Re^4: Optimisation (global versus singular)
by BrowserUk (Patriarch) on Oct 26, 2005 at 00:55 UTC
    Isn't the point of libraries and library calls to abstract away all the underlying complexity, and to leave the details open to optimizations?

    Formally (as in formality, not previously), yes. But ... :)

    Unfortunately, often it is the abstraction itself that is the source of the problem. Whilst abstraction can be great boon in isolating the caller from the code called, that isolation can be a double-edged sword when it comes to performance.

    A trivial example, writing an RGB class, based around a blessed hash with RED, GREEN & BLUE elements, setters and getters, constructors for building them from lists of 3 values or a 24-bit integer, is a perfectly sensible approach. Especially if you wanted the basic manipulations being performed to also work on top of say, the windows GDI, which takes uses 24-bit values for colors. But using that class for manipulating the colors in images (eg.Image color swapping with GD), where the underlying API requires you to supply a list of 3 values, the performance hit of the conversions and method calls involved would be excrusiating.

    Once the code has been written based around that abstraction at the lower levels, removing it completely, as opposed to substituing another underlying data mechanism whilst retaining the abstraction, would not only means wholesale changes to the calling code, it would also have incurred considerable development and testing time that would simply have to be discarded.

    This is a good example of where optimisation at the lower levels would pay hansom dividends all across the board. For example, were it possible to optimise perl's methods and subroutines further (and contrasting their performance with the current crop of other, similarly dynamic languages, that doesn't seem likely), then that optimisation would benefit not only in the greater performance of procedural and OO code, but also in the removal of a barrier to greater use of abstraction.
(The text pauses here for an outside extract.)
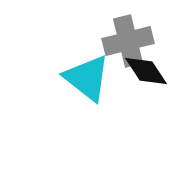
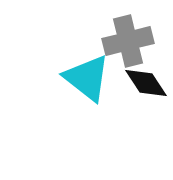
black diamond: moved 12 px down
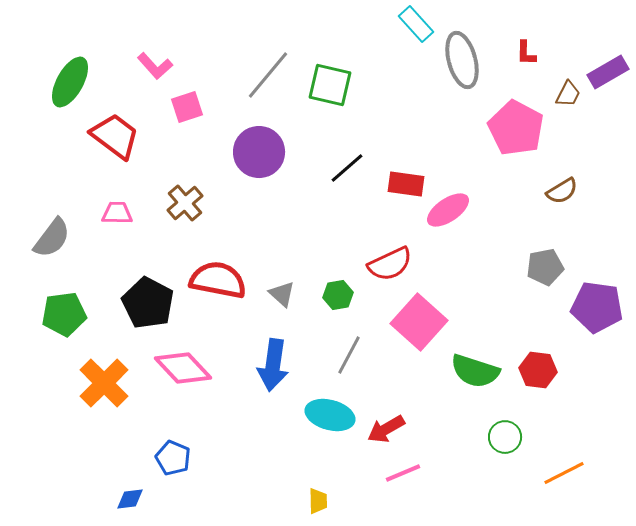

    It really is a case, again, of balance. The need to balance the theoretically correct and desirable dictates of formal methodology with the practicalities and limitations of ones environment. The tempting solution of "throw hardware at the problem" that can be so effective for high profit, low volume applications (like webservers and DB servers) suddenly becomes completely impractical for applications that sit on the other side of the client-server divide where the hardware numbers in the hundreds or thousands of units; has a low profit or more often a net cost, over it's life cycle; and where it has to compete for resources with any number of other equally important and potentially, equally memory & cycle hungry applications.

    In a past life I did a good deal of usability testing on a "workstation application". The specification called for a user perceived response time of 1/10th of a second. In performance testing, this was easily achieved in the first Beta. But when that Beta was rolled out to a limited evaluation group of users, their immediate and strident verdict was "It's to slow!". Performance testing had been carried out on a standard specification workstation, memory, cpu, graphics card, disc performance, OS type and version were all identical, but still they complained.

    What went wrong was that the test workstations were running nothing else. The software ran quickly because it had all the cycles and all the memory to itself. In the real world, every user had browsers, email clients, WPs and spreadsheets and at least one and often several 3270 emulators running. The net effect was that the combined memory usage pushed the machines into swapping and performance fell dramatically. The projected cost of upgrading the 10,000 machines that would run the software was huge.

    The solution settled upon was to go into the application and remove several layers of abstraction at the lower levels. Essentially, lots of small items that had each been instantiated as individual objects were stored as a single, compact C array and accessed directly. The additional cost of breaking up the conglomorated items into their individual fields each time they were accessed was more than offset by the considerable reduction in memory use which avoided the need to go into swapping on most workstations.